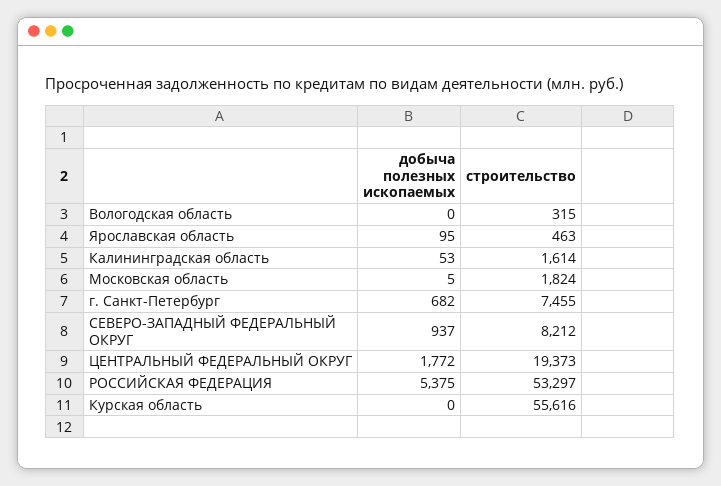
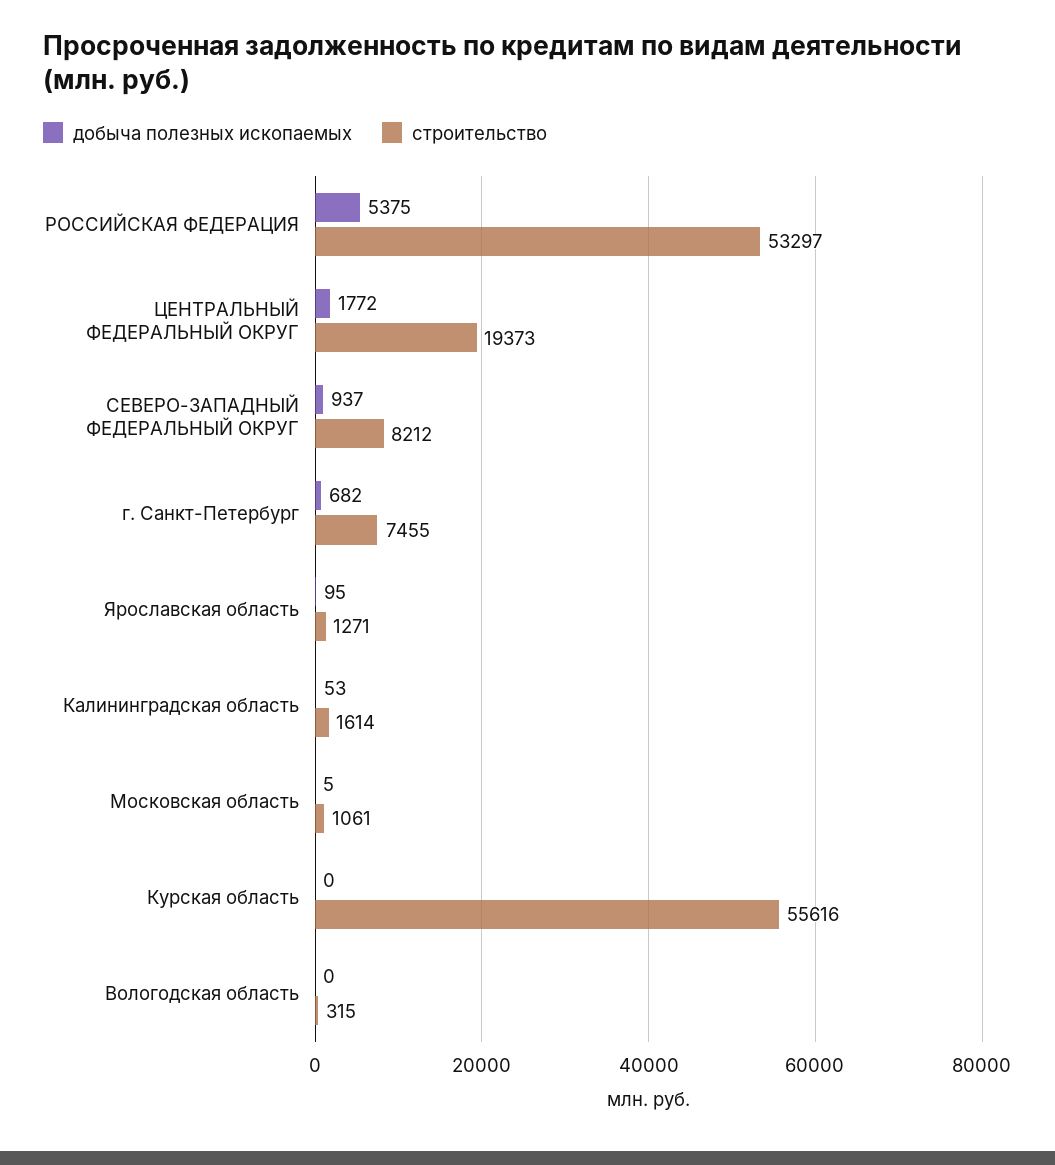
строительство, Ярославская область: 463 -> 1271
строительство, Московская область: 1824 -> 1061

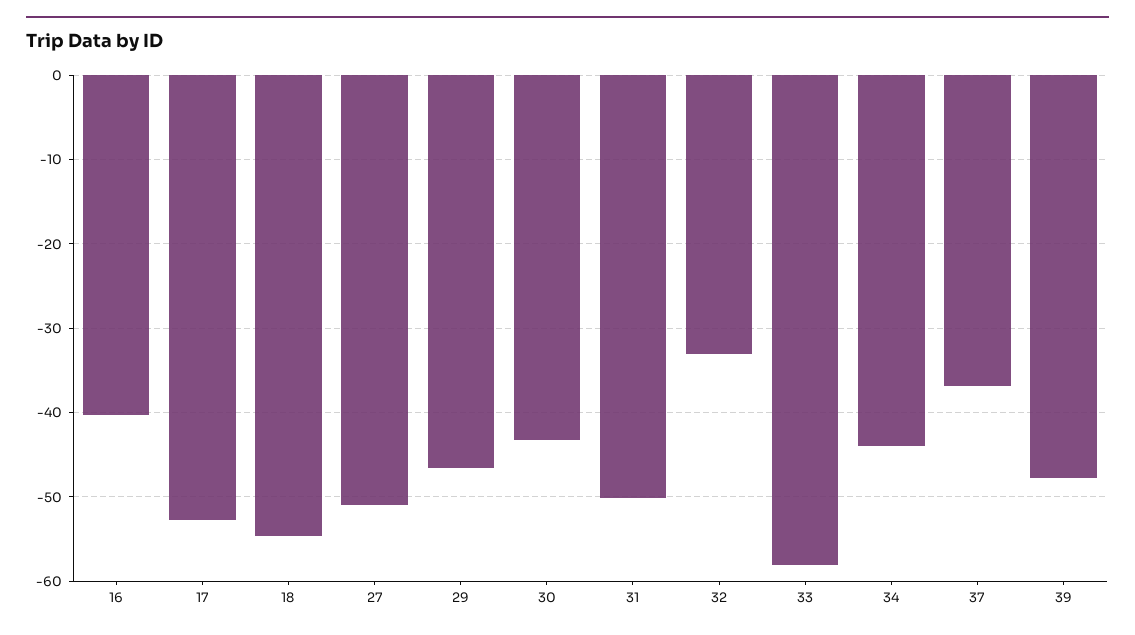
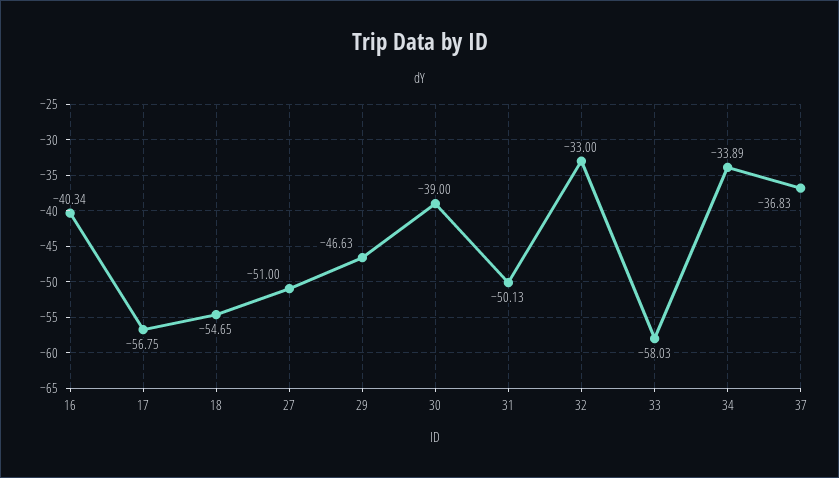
17: -53 -> -56.75
30: -43 -> -39
34: -44 -> -33.89
39: -48 -> none

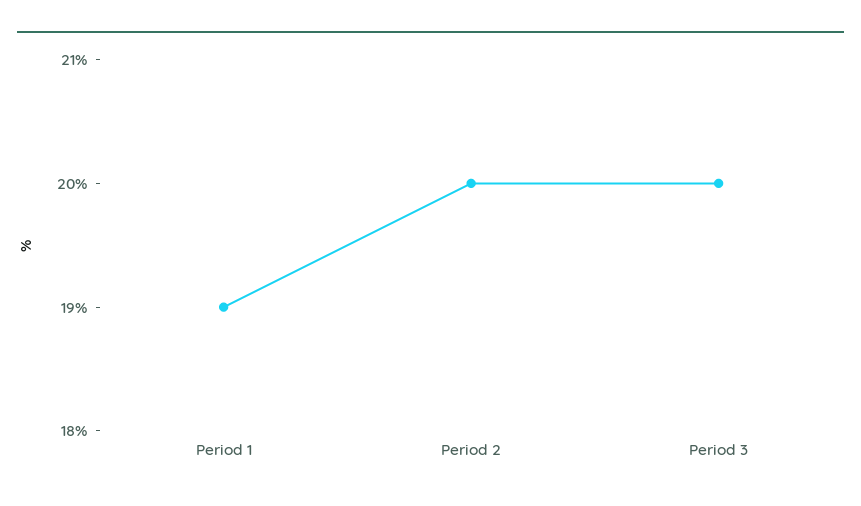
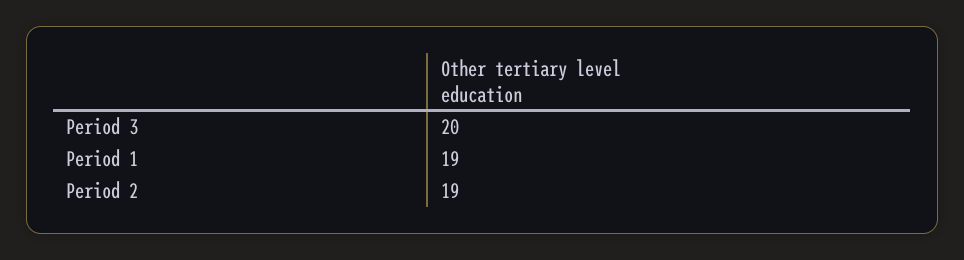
Period 2: 20 -> 19

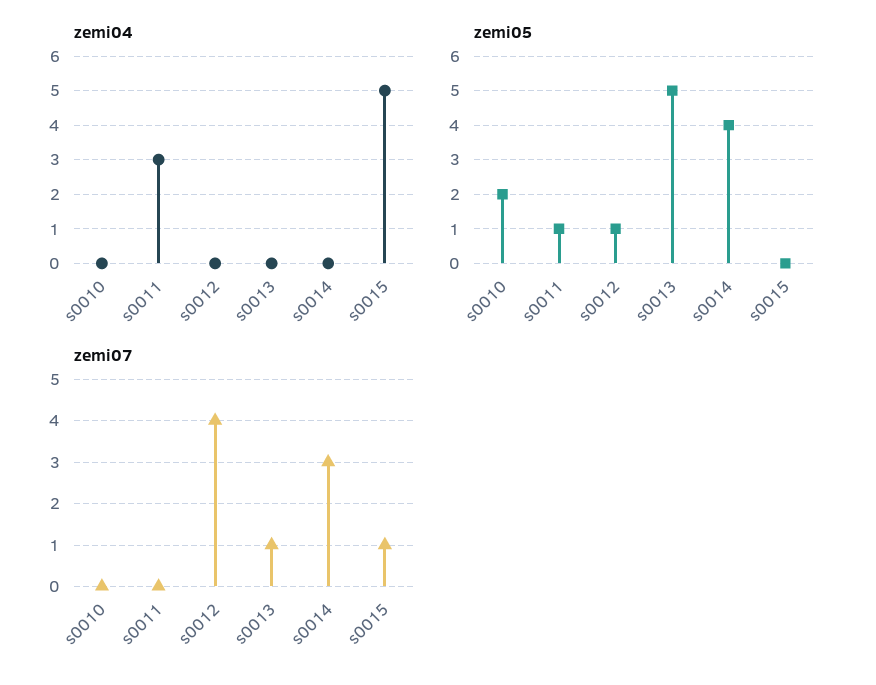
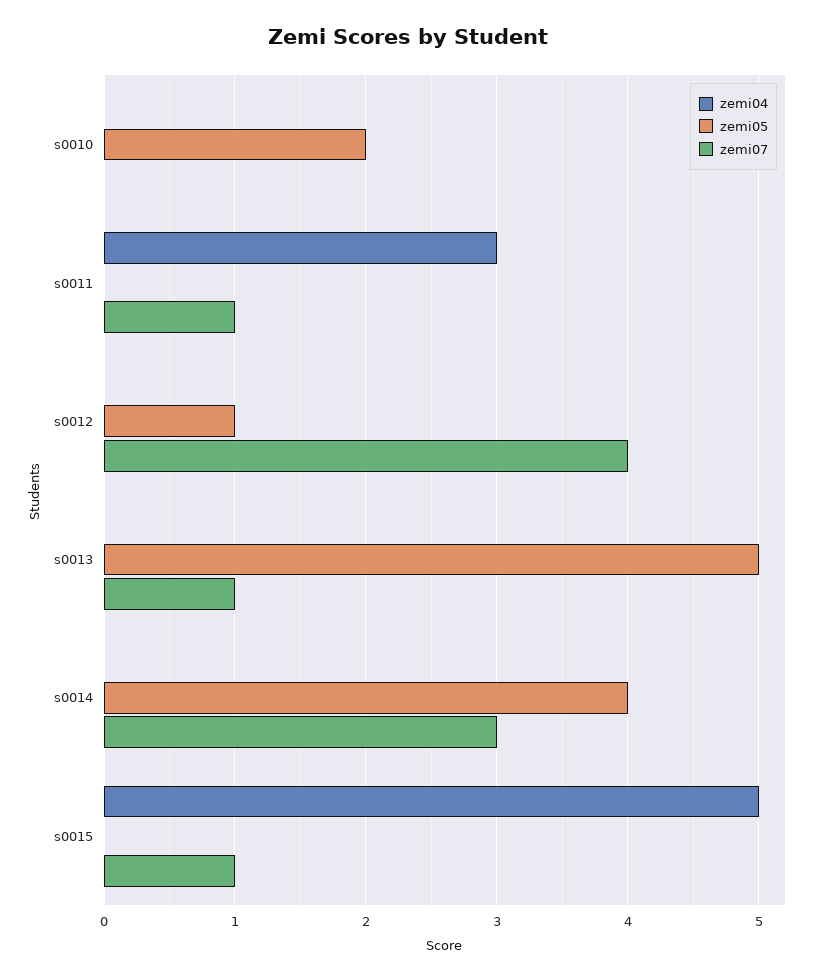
zemi05, s0011: 1 -> 0
zemi07, s0011: 0 -> 1

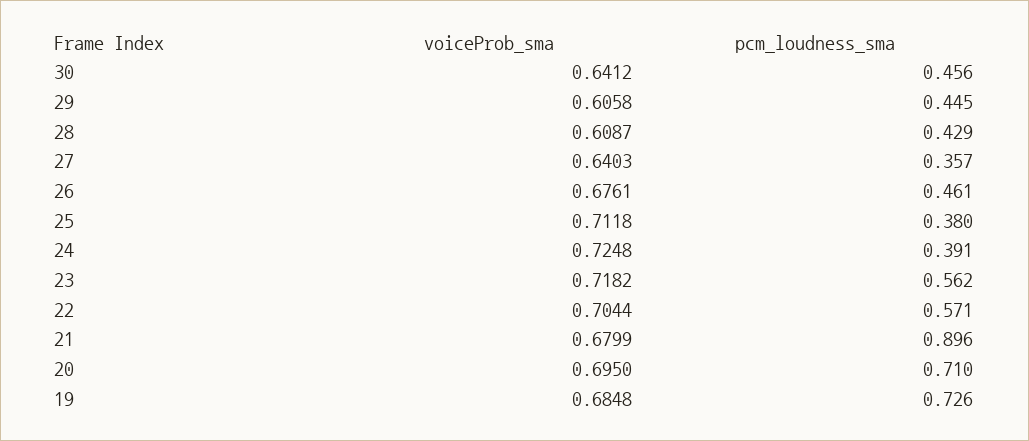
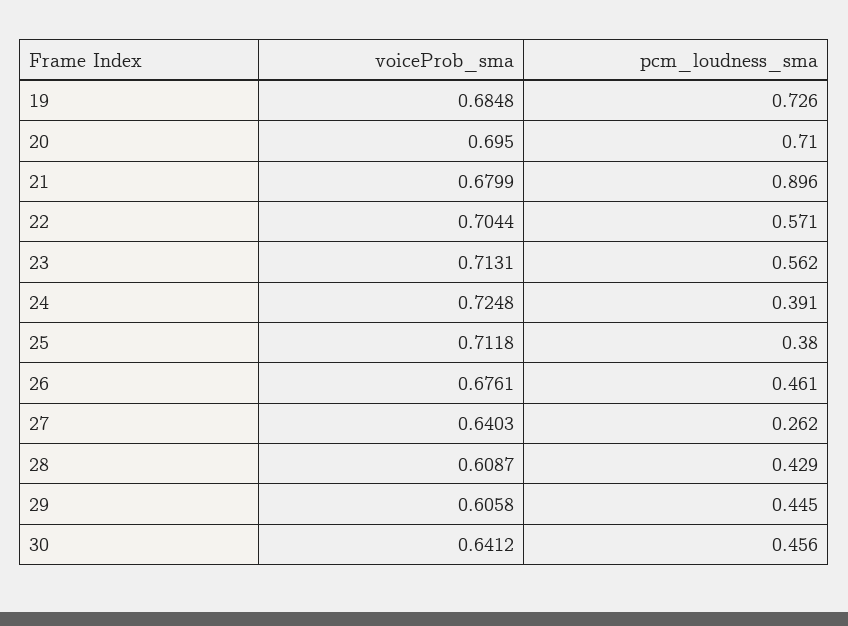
pcm_loudness_sma, 27: 0.357 -> 0.262
voiceProb_sma, 23: 0.7182 -> 0.7131

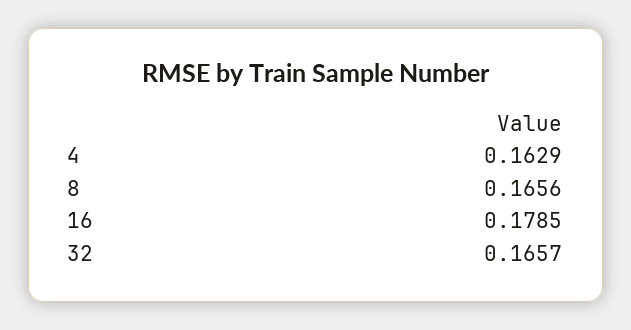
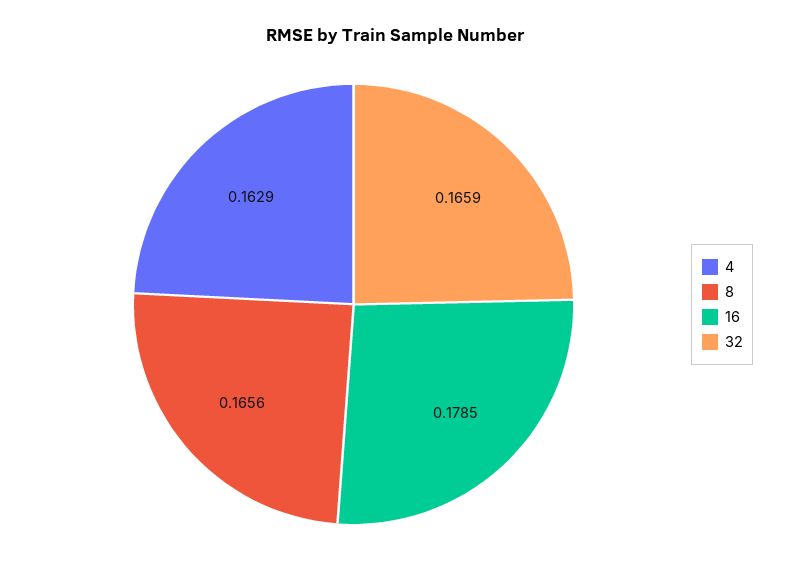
32: 0.1657 -> 0.1659

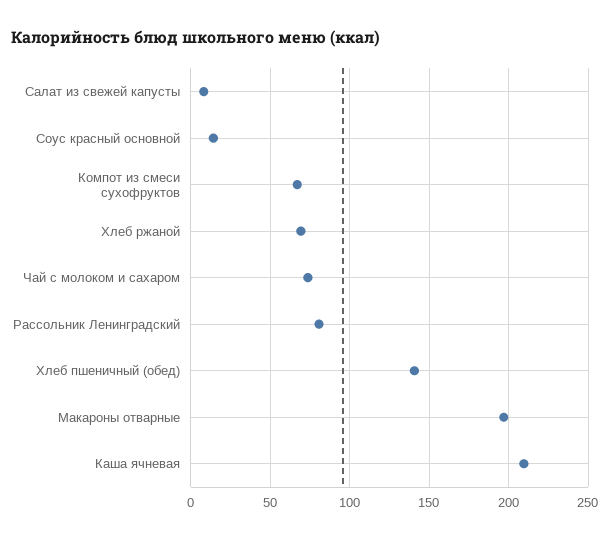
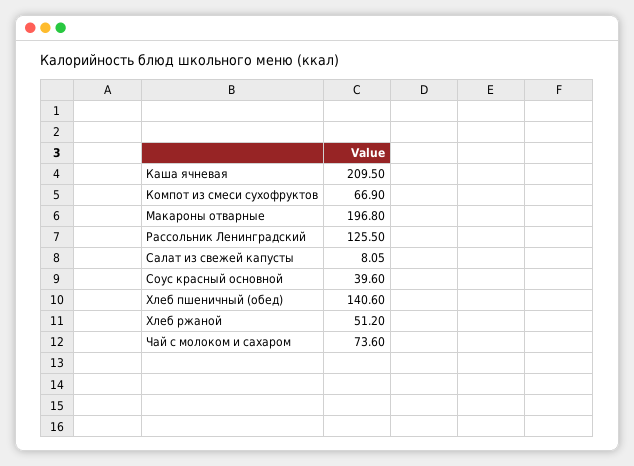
Соус красный основной: 15 -> 39.6
Хлеб ржаной: 70 -> 51.2
Рассольник Ленинградский: 80 -> 125.5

------------------------------------------------------------

**Directions:**
Scan the entries above for the string "область" and copy each line that contains it.

**Your solution:**
строительство, Ярославская область: 463 -> 1271
строительство, Московская область: 1824 -> 1061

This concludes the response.